Tag Archives: Katherine Heigl

Home Sweet Hell

Furniture salesman Don Champagne (Patrick Wilson) has a picture-perfect life – a beautiful wife, high-achieving children, a lovely home…and yet all is not as it seems. His business isn’t thriving, his home was purchased with help from the in-laws, his son isn’t quite as successful as his daughter, and all of those things are carefully monitored and measured by wife Mona (Katherine Heigl), who carries a goal tracker around and expects everyone to conform to its (her) high standards.

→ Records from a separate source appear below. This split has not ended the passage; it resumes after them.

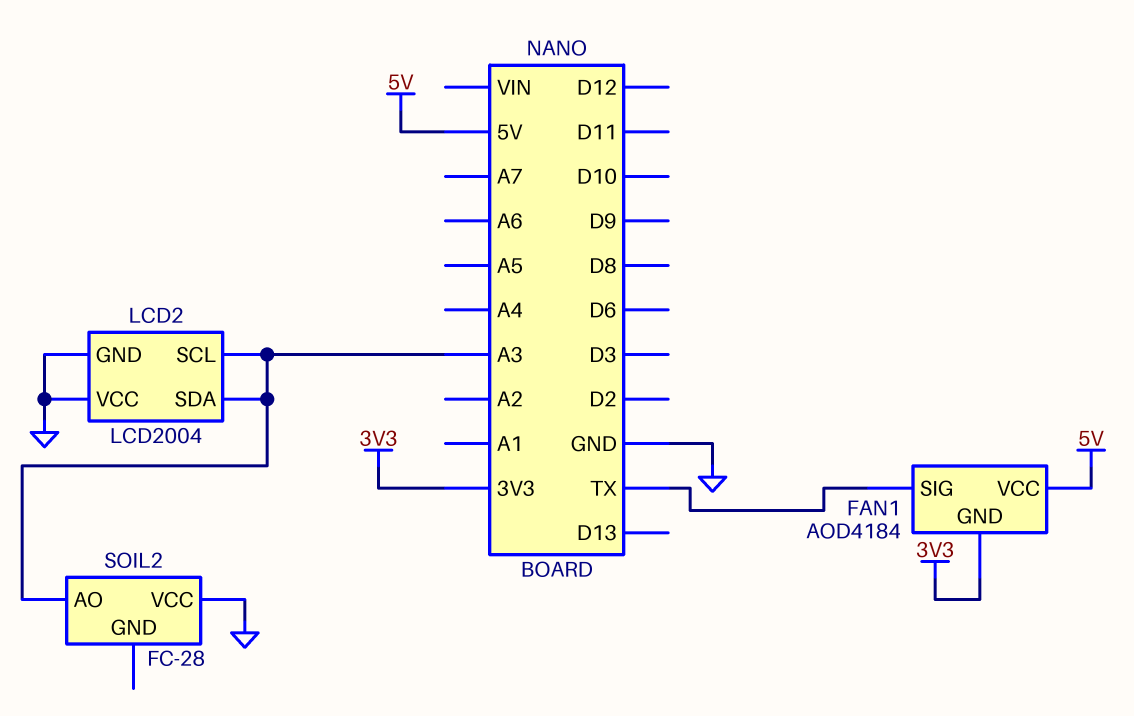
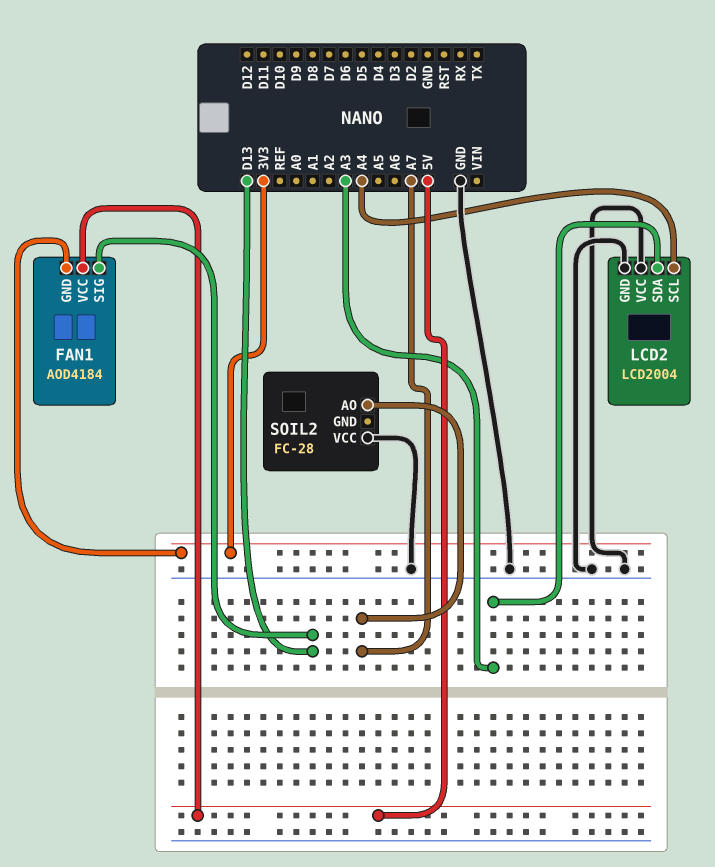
FAN1 pin SIG: TX -> D13
LCD2 pin SCL: A3 -> A4
SOIL2 pin AO: A3 -> A7

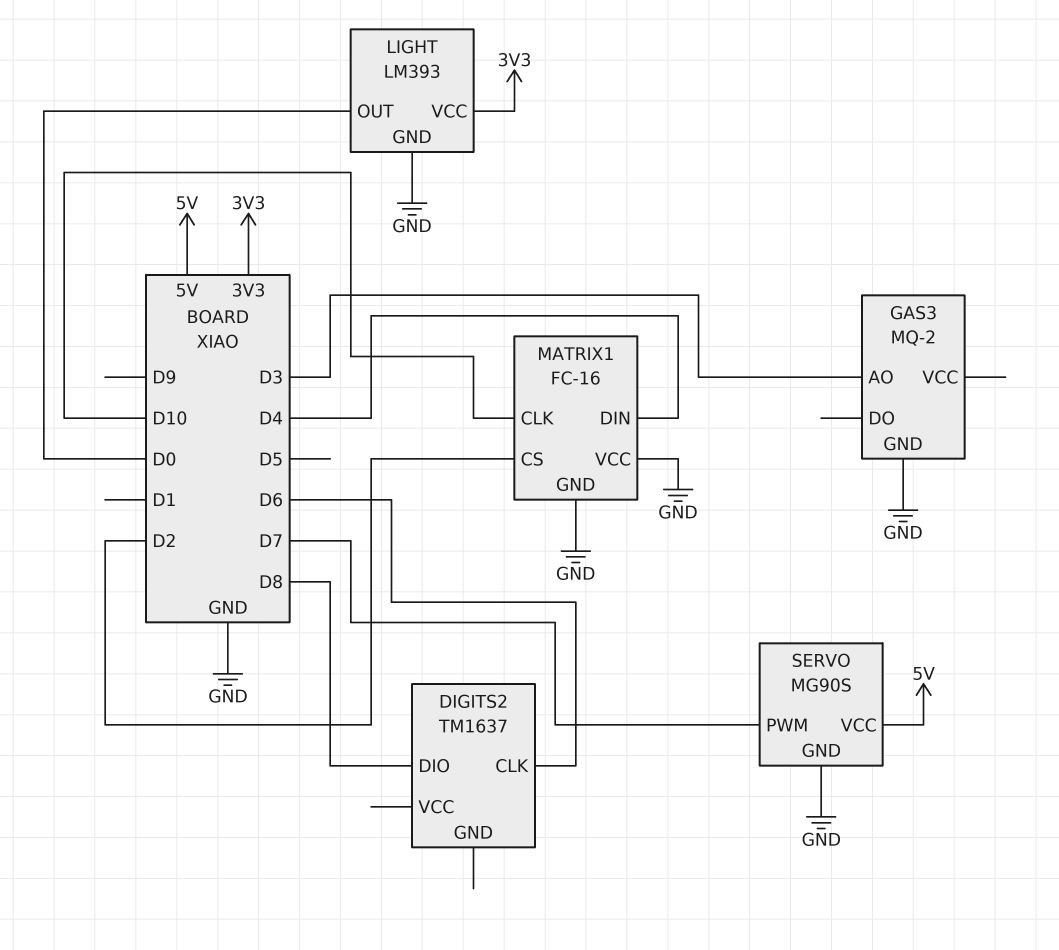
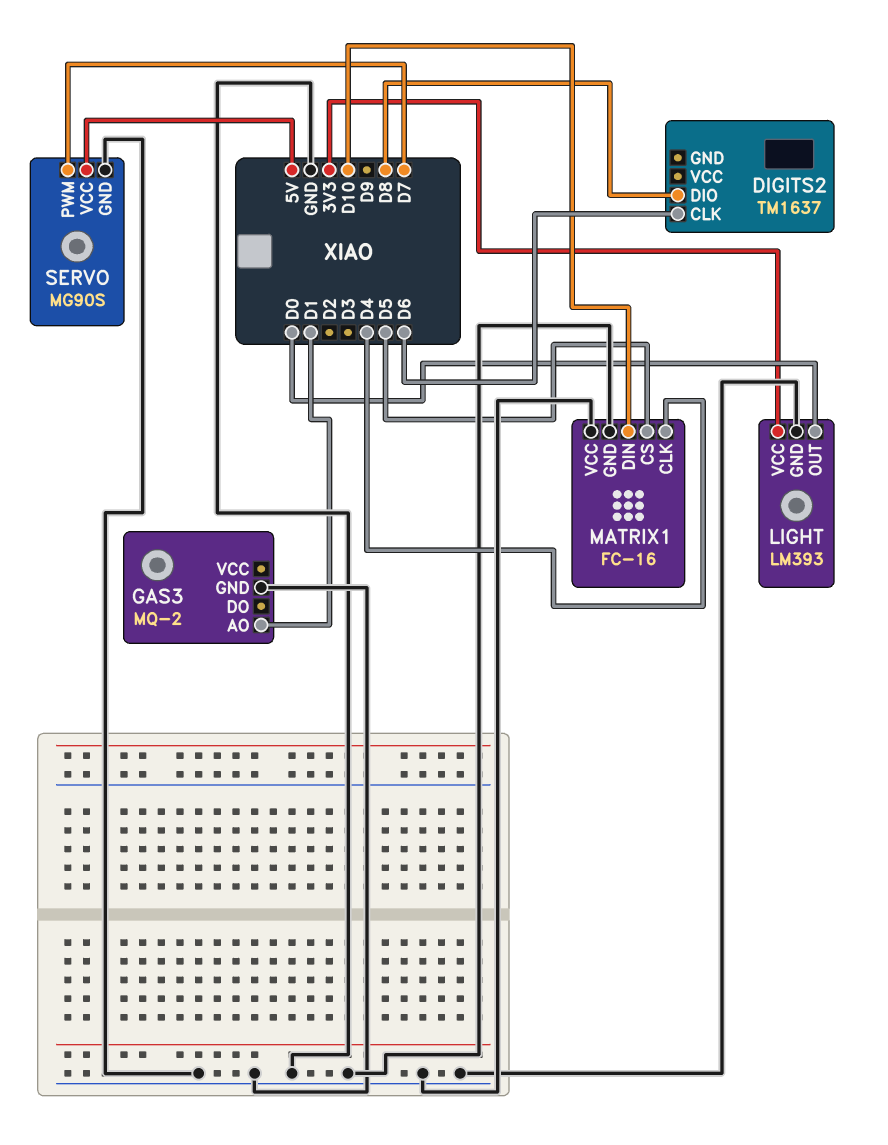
GAS3 pin AO: D3 -> D1
MATRIX1 pin CLK: D10 -> D4
MATRIX1 pin CS: D2 -> D5
MATRIX1 pin DIN: D4 -> D10

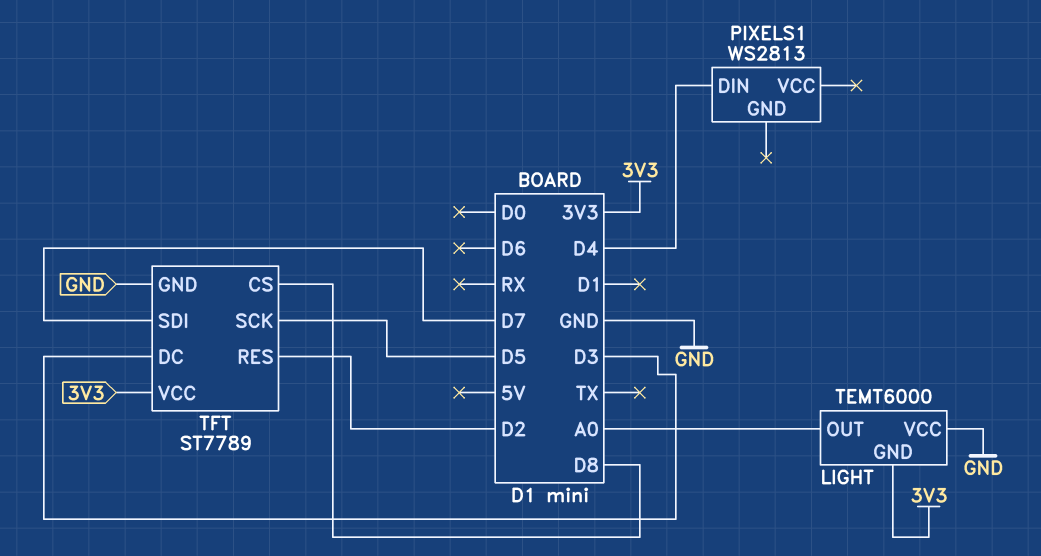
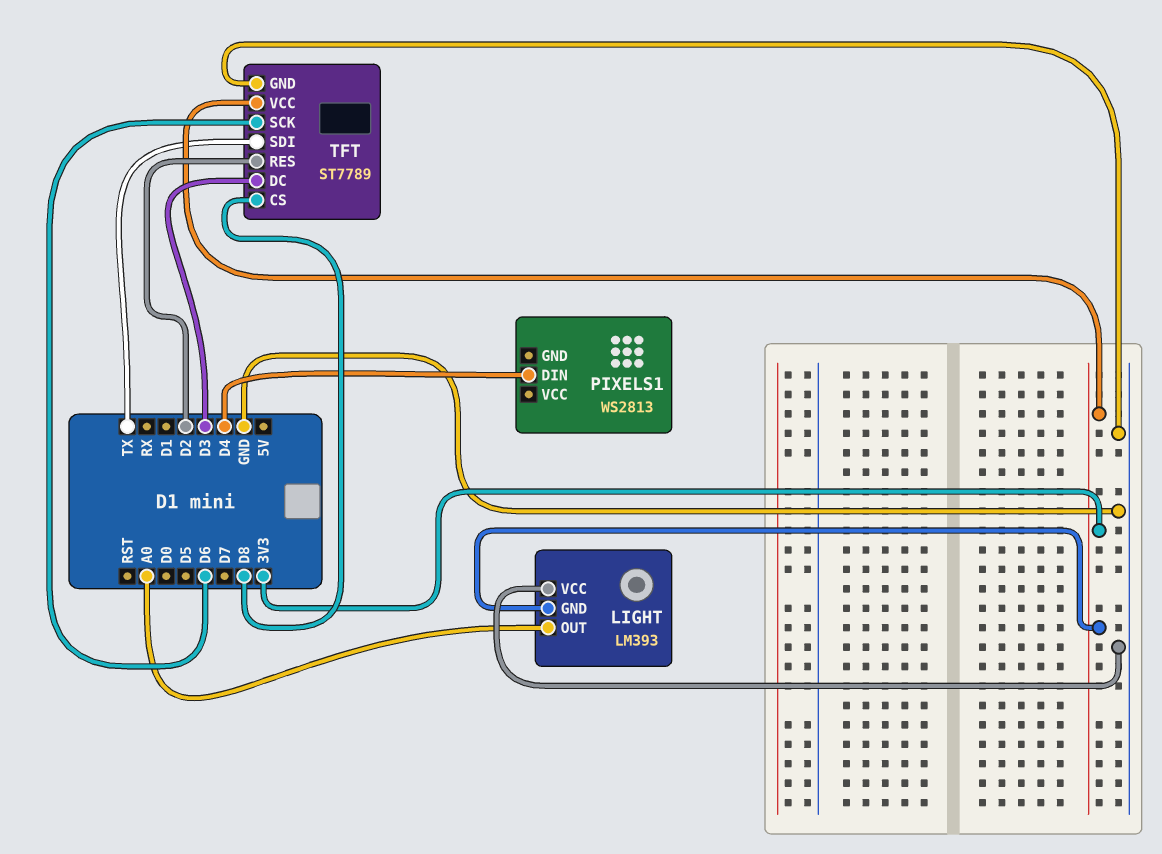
LIGHT: TEMT6000 -> LM393
TFT pin SCK: D5 -> D6
TFT pin SDI: D7 -> TX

I was really not feeling this movie when I first turned it on. The cold, bitchy wife trope is overdone and offensive. She’s controlling. She’s exacting. She schedules everything obsessively and won’t do anything that wasn’t pre-planned. Kill me now. Her poor, welcome mat of a husband Don is practically a saint for putting up with her. When he starts up an affair at work, we’re very understanding. His wife is practically frigid, their sexual activity under-scheduled. He’s not a bad guy. He’s earned this affair, and the new salesgirl Dusty (Jordana Brewster) seems like the perfect opportunity. In fact, he is the target, and their affair a convenient excuse for blackmail. Shit. Since Mona controls the purse strings along with everything else, Don has no choice to come clean. And that’s when things get spicy.

It’s just enough to make me wonder if there’s mayyyyyybe something here. Is it satire? Black comedy? I’m going to be generous and say yes: that was probably the attempt. But something gets sorely lost in translation and what we end up with is something that looks and feels a lot more like misogyny. The men in this film are no great shakes but the women are relentlessly vile and the 3 men who wrote this shit are probably moderating incel chatrooms right now. It’s not a good look for anyone, not even my precious Patrick Wilson. His perfect, angelic smile has been tarnished by this film.

Home Sweet Hell is probably meant to skewer suburban conformity through Mona’s obsessive need to preserve the perfection she meticulously portrays. What it actually does is send out some serious toxic masculinity vibes and I should have listened to my first instinct that said: no.